** Opening WORKING DATA block **

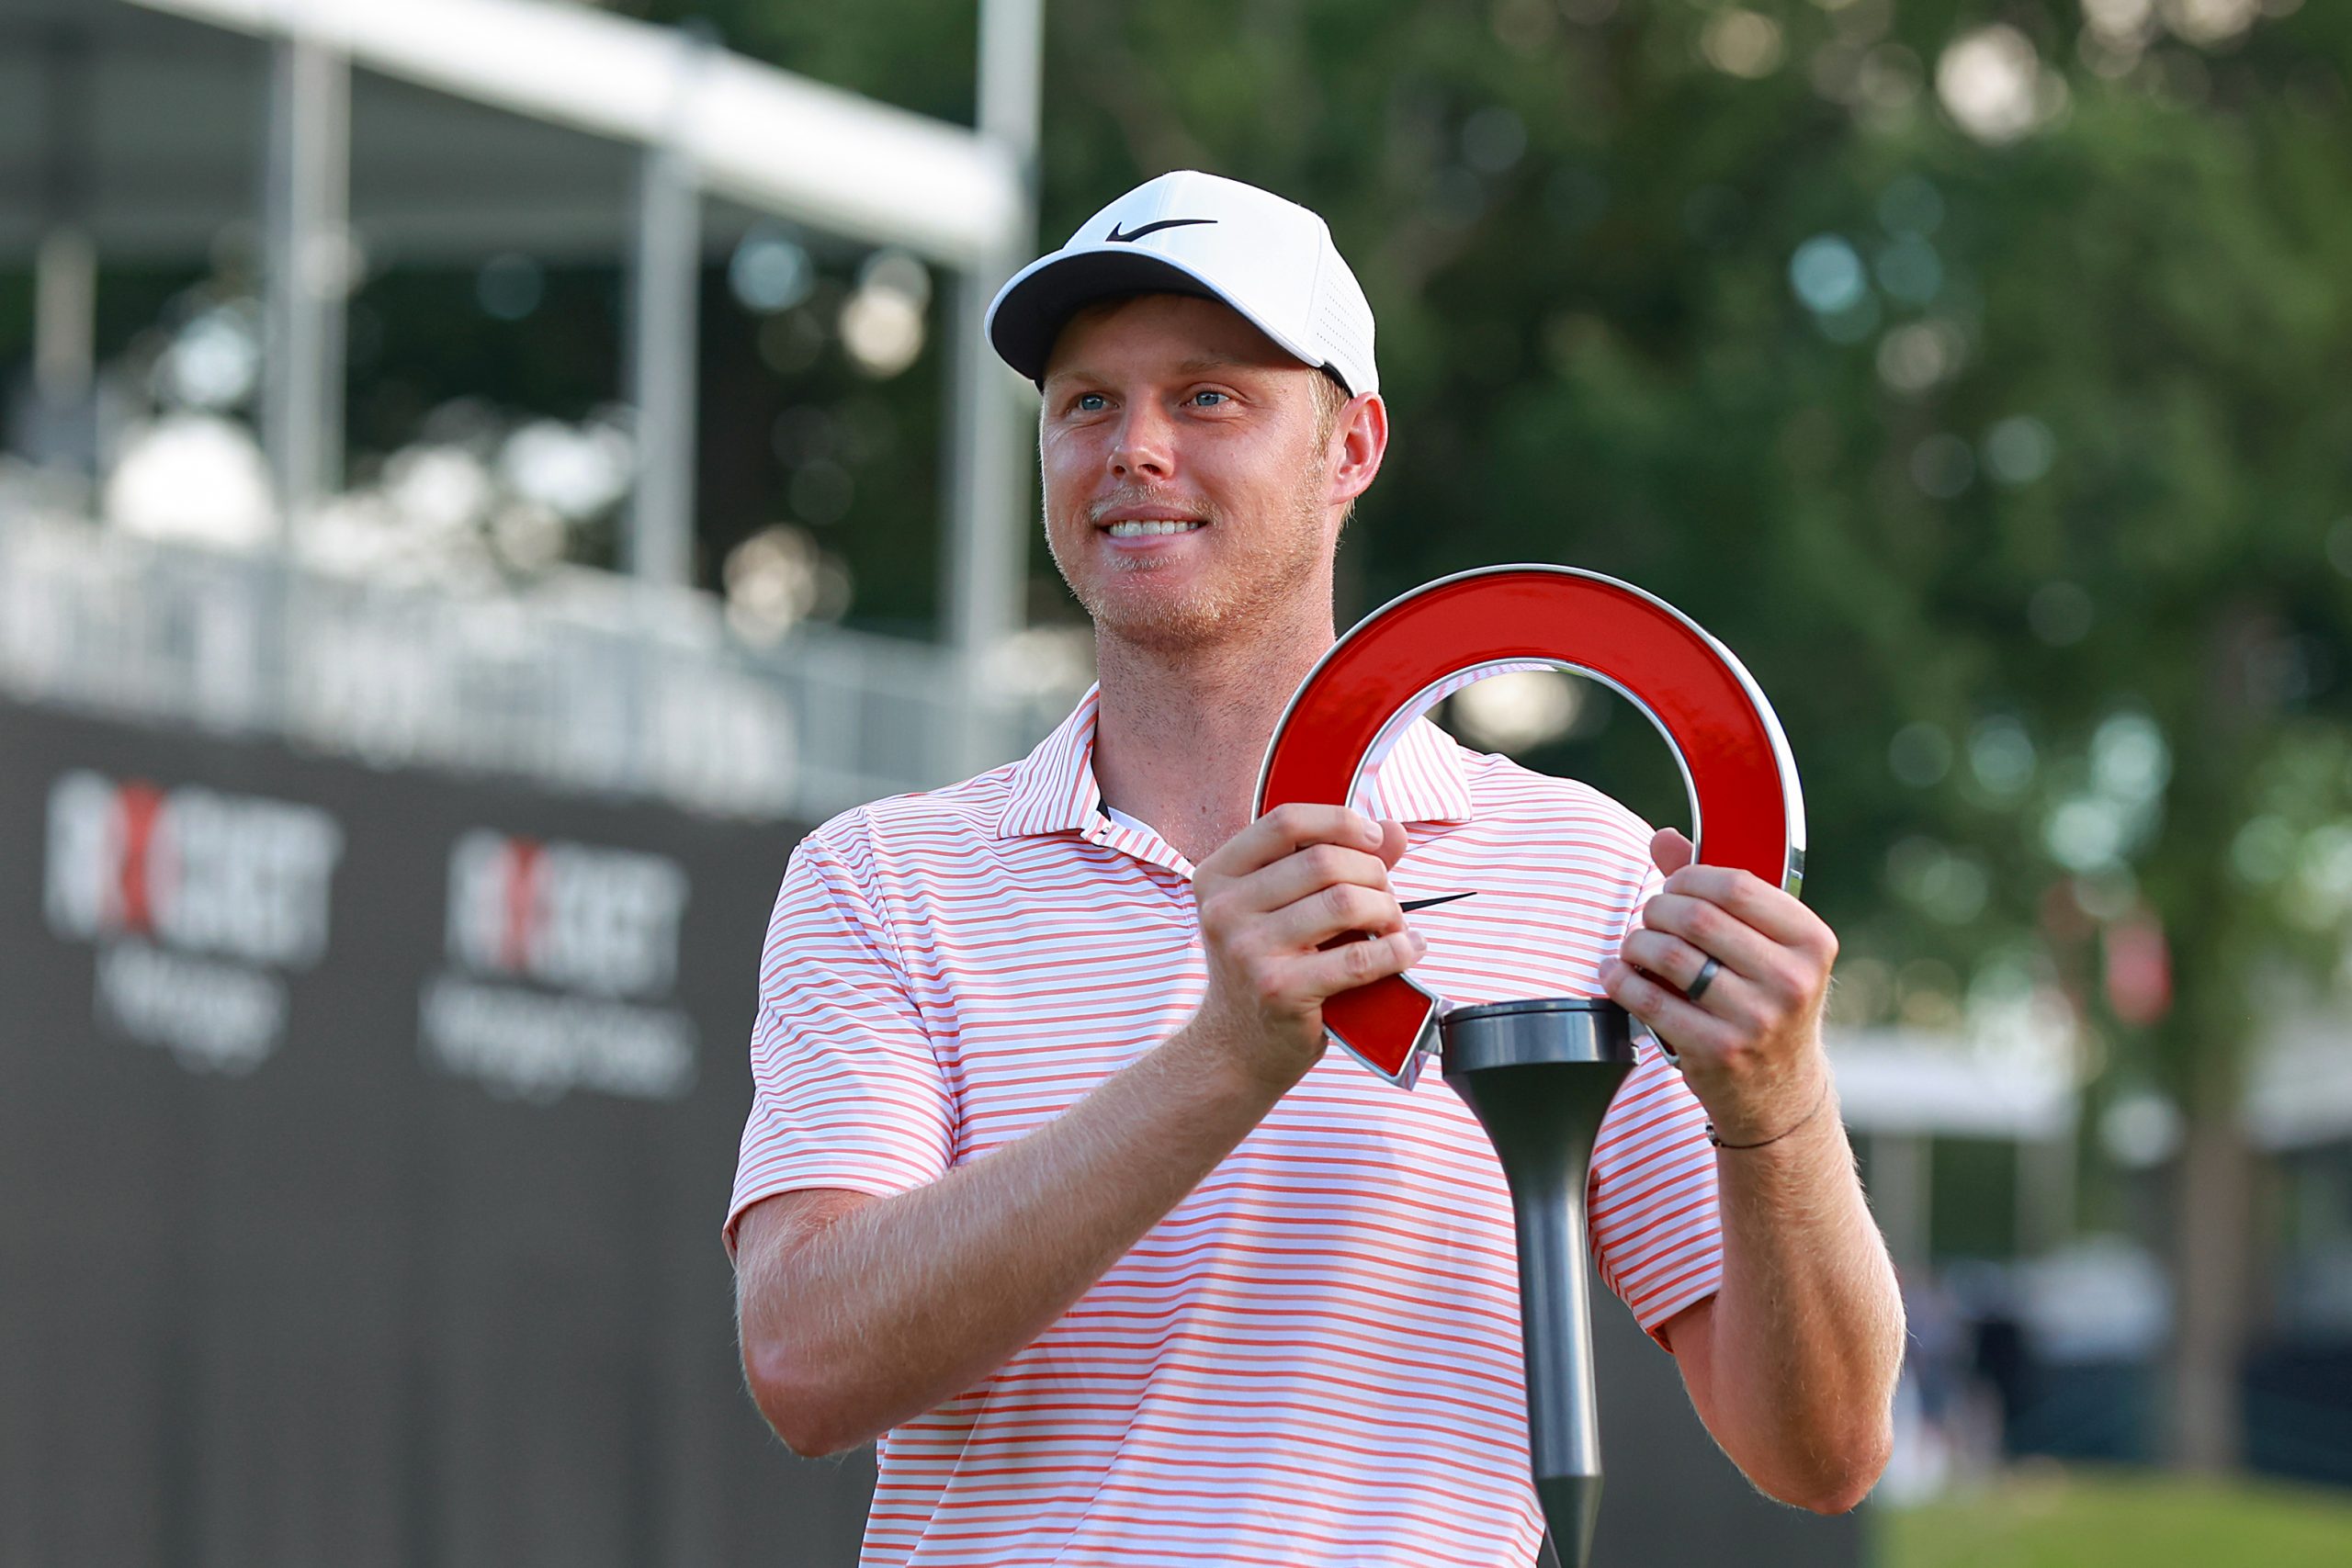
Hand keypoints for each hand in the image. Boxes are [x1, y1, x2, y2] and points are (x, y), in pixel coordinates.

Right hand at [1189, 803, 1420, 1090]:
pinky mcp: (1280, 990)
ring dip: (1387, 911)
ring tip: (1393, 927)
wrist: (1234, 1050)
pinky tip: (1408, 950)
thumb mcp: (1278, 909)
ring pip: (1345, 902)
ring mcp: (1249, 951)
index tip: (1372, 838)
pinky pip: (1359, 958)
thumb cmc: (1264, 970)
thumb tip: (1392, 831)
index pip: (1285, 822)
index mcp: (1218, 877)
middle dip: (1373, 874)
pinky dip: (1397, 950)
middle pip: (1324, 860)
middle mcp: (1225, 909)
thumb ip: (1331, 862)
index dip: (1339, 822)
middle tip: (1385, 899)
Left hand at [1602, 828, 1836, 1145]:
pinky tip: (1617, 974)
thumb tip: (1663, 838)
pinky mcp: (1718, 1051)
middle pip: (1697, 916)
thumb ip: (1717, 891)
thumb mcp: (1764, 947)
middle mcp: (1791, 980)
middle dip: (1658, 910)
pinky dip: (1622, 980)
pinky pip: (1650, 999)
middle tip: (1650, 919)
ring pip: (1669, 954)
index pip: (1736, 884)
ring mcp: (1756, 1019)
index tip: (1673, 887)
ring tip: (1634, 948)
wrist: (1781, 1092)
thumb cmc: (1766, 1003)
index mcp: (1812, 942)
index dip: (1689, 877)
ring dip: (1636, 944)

** Closing WORKING DATA block **
** Opening WORKING DATA block **

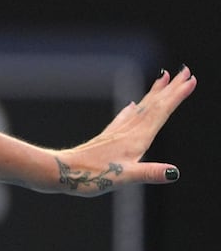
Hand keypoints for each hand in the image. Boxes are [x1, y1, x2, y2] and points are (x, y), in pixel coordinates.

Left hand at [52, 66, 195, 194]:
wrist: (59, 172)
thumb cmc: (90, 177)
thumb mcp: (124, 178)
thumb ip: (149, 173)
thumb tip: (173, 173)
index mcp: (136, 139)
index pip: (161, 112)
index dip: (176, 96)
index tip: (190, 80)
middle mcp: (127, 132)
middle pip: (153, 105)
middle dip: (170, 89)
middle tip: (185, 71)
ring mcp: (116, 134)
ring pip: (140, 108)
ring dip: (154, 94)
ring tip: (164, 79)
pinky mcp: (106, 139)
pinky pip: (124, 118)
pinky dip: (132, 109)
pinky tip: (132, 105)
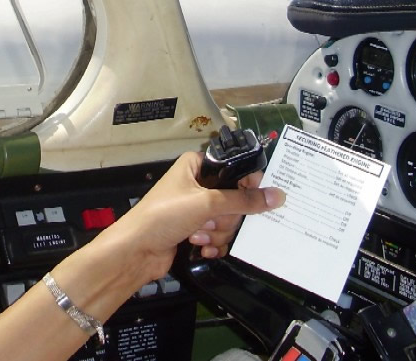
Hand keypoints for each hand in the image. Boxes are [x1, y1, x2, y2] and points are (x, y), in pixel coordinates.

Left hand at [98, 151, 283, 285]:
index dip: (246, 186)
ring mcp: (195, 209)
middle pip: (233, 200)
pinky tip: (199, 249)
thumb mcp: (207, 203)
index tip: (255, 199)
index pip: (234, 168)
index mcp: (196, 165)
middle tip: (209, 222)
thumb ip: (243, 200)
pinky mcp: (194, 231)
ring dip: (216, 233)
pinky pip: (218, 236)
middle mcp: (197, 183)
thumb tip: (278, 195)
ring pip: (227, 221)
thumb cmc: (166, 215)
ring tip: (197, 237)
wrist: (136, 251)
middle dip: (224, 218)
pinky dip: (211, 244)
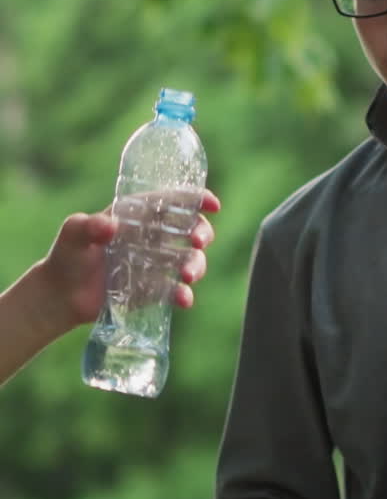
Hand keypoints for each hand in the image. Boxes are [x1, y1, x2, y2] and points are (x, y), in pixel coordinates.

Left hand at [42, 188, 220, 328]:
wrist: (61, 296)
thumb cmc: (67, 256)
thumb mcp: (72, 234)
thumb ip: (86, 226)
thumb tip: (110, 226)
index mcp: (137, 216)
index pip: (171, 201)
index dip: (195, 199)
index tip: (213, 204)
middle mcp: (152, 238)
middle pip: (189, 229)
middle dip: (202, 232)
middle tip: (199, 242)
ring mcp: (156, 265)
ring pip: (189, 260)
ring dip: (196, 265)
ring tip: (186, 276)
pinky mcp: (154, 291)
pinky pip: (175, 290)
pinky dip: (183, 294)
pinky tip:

** Closing WORKING DATA block **

» ABOUT THIS TASK: Output should match, line for line, the stretch of the material above from the line holding "thumb mcp: (1278, 909)" through the line holding "ring dip: (1636, 944)".

» ANSWER TO THE EXERCISE:
thumb mcp: (1278, 909)
ring pip: (1345, 902)
ring mcp: (1249, 951)
index tip: (1372, 838)
pinky pip: (1359, 958)
thumb cmc: (1264, 970)
thumb tip: (1392, 831)
index pip: (1285, 822)
index mcp: (1218, 877)
middle dip: (1373, 874)
pinky dip: (1397, 950)
middle pip: (1324, 860)
middle mcp: (1225, 909)
thumb ip: (1331, 862)
index dip: (1339, 822)
middle tip: (1385, 899)
Left hand at [1602, 828, 1836, 1145]:
pinky tip: (1617, 974)
thumb tip: (1663, 838)
pinky mcp: (1718, 1051)
middle pip: (1697, 916)
thumb ip: (1717, 891)
thumb mcp: (1764, 947)
middle mcp: (1791, 980)
middle dip: (1658, 910)
pinky dip: (1622, 980)
pinky pip: (1650, 999)
middle tip: (1650, 919)
ring pip: (1669, 954)
index pip: (1736, 884)
ring mcp: (1756, 1019)
index tip: (1673, 887)
ring tip: (1634, 948)
wrist: (1781, 1092)
thumb cmc: (1766, 1003)
index mcp: (1812, 942)
index dip: (1689, 877)
ring dip: (1636, 944)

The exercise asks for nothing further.